▶ _EXCERPTED PASSAGE_
____________

Developers also need criteria for determining appropriate student behavior on the assessment: Will students be expected to come up with conjectures on their own, for example, or will they be given some guidance, perhaps identification of a faulty conjecture, which can then be replaced by a better one? Will they be asked to write a convincing argument? Will they be expected to explain their conjecture to a colleague or to the teacher? What level of conjecture and argument will be deemed satisfactory for these tasks? A complete framework might also include standards for student performance (i.e., standards in harmony with the desired curriculum).
Very few examples of such assessment frameworks currently exist. Until there are more, educators are turning to curriculum frameworks, such as those developed by state departments of education
across the country, and adapting them for assessment purposes. The state of California, for example, has a curriculum framework that asserts the primacy of developing mathematical power for all students: "Mathematically powerful students think and communicate, drawing on mathematical ideas and using mathematical tools and techniques."^{7} The framework portrays the content of mathematics in three ways:

Strands (such as number, measurement, and geometry) run throughout the curriculum from kindergarten through grade 12. They describe the range of mathematics to be represented in the curriculum and provide a way to assess its balance.

Unifying ideas (such as proportional relationships, patterns, and algorithms) are major mathematical ideas that cut across strands and grades. They represent central goals for learning and set priorities for study, bringing depth and connectedness, to the student's mathematical experience.

Units of instruction (such as dealing with data, visualizing shapes, and measuring inaccessible distances) provide a means of organizing teaching. Strands are commingled in instruction, and unifying ideas give too big a picture to be useful day to day. Instruction is organized into coherent, manageable units consisting of investigations, problems, and other learning activities.
Through the California Learning Assessment System, researchers at the state department of education are working to create new forms of assessment and new assessment tasks to match the curriculum framework.^{8}
Further exploration is needed to learn more about the development and appropriate use of assessment frameworks in mathematics education. Frameworks that depict the complexity of mathematics enhance assessment by providing teachers with better targets for teaching and by clearly communicating what is valued to students, their parents, and the general public.^{9} Although an individual assessment may not treat all facets of the framework, the collection of assessments needed to evaluate what students are learning should be comprehensive. Such completeness is necessary if assessments are to provide the right kind of leadership for educa
tional change. If an assessment represents a significant but small fraction of important mathematical knowledge and performance, then the same assessment should not be used over and over again. Repeated use could inappropriately narrow the curriculum.

____________

▶ _INFORMATION PROVIDED_
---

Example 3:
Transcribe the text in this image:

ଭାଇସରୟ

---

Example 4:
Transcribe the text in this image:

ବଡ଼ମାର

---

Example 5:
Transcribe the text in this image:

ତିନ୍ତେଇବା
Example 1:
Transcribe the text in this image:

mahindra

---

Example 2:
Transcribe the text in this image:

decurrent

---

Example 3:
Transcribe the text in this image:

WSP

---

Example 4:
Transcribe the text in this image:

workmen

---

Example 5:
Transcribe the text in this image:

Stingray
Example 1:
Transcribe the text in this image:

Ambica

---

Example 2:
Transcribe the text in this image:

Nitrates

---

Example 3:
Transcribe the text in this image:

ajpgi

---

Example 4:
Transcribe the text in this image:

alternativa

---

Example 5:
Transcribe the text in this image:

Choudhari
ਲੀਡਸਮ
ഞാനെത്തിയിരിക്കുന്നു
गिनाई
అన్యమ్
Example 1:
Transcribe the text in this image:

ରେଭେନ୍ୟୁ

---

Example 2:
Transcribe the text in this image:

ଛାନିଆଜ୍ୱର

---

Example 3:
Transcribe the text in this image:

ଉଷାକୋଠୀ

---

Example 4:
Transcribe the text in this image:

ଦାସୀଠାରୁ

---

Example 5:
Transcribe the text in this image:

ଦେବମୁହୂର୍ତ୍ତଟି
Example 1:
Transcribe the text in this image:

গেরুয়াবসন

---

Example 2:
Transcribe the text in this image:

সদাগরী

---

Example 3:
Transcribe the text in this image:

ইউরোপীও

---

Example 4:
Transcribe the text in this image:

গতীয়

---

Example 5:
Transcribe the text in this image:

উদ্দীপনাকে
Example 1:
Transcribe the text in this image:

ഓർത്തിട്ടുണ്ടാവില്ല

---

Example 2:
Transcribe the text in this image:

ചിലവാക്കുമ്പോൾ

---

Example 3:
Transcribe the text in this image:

____________

▶ _TASK DIRECTIONS_
Continue the passage on mathematics assessment frameworks from its final sentence. The rows are separate material.

▶ _RESULT FOR THIS EXERCISE_
DEVELOPING NEW ASSESSMENT TASKS
Several desired characteristics of assessment tasks can be deduced from the content principle and should guide the development of new assessment tasks.
TASKS REFLECTING MATHEMATICAL CONNECTIONS
Current mathematics education reform literature emphasizes the importance of the interconnections among mathematical topics and the connections of mathematics to other domains and disciplines. Much assessment tradition is based, however, on an atomistic approach that in practice, if not in theory, hides the connections among aspects of mathematics and between mathematics and other domains. Assessment developers will need to find new ways to reflect these connections in the assessment tasks posed for students.
One way to help ensure the interconnectedness is to create tasks that ask students to bring to bear a variety of aspects of mathematics. An example involving topics from arithmetic, geometry, and measurement appears on the following page.^{10} Similarly, tasks may ask students to draw connections across various disciplines. Such tasks may provide some structure or hints for the students in finding the connections or may be more openended, leaving responsibility for finding connections to the students. Each strategy has its proper role in assessment, depending on the students' experience and accomplishment.
Another approach to reflecting important connections is to set tasks in a realworld context. Such tasks will more likely capture students' interest and enthusiasm and may also suggest new ways of understanding the world through mathematical models so that the assessment becomes part of the learning precess. Moreover, the "situated cognition" literature^{11} suggests that the specific settings and
Lightning Strikes Again! One way to estimate the distance from where lightning strikes to you is to count the number of seconds until you hear the thunder and then divide by five. The number you get is the approximate distance in miles. One person is standing at each of the four points A, B, C, and D. They saw lightning strike at E. Because sound travels more slowly than light, they did not hear the thunder right away. 1.Who heard the thunder first? _____ Why? Who heard it last? _____ Why? Who heard it after 17 seconds? _____ Explain your answer. 2. How long did the person at B have to wait to hear the thunder? 3. Now suppose lightning strikes again at a different place. The person at A and the person at C both hear the thunder after the same amount of time. Show on the map below where the lightning might have struck. 4. In question 3, are there other places where the lightning could have struck? Explain your answer. 
contexts in which a mathematical situation is embedded are critical determinants of problem solvers' responses to that situation. Developers should not assume, however, that just because a mathematical task is interesting to students, it therefore contains important mathematics. The mathematics in the task may be rather trivial and therefore inappropriate.
Test items that assess one isolated fragment of a student's mathematical knowledge may take very little time and may yield reliable scores when added together. However, because they are set in no reasonable context, they do not provide a full picture of the student's reasoning. They cannot show how the student connects mathematical ideas, and they seldom allow the student an opportunity to explain or justify a line of thinking.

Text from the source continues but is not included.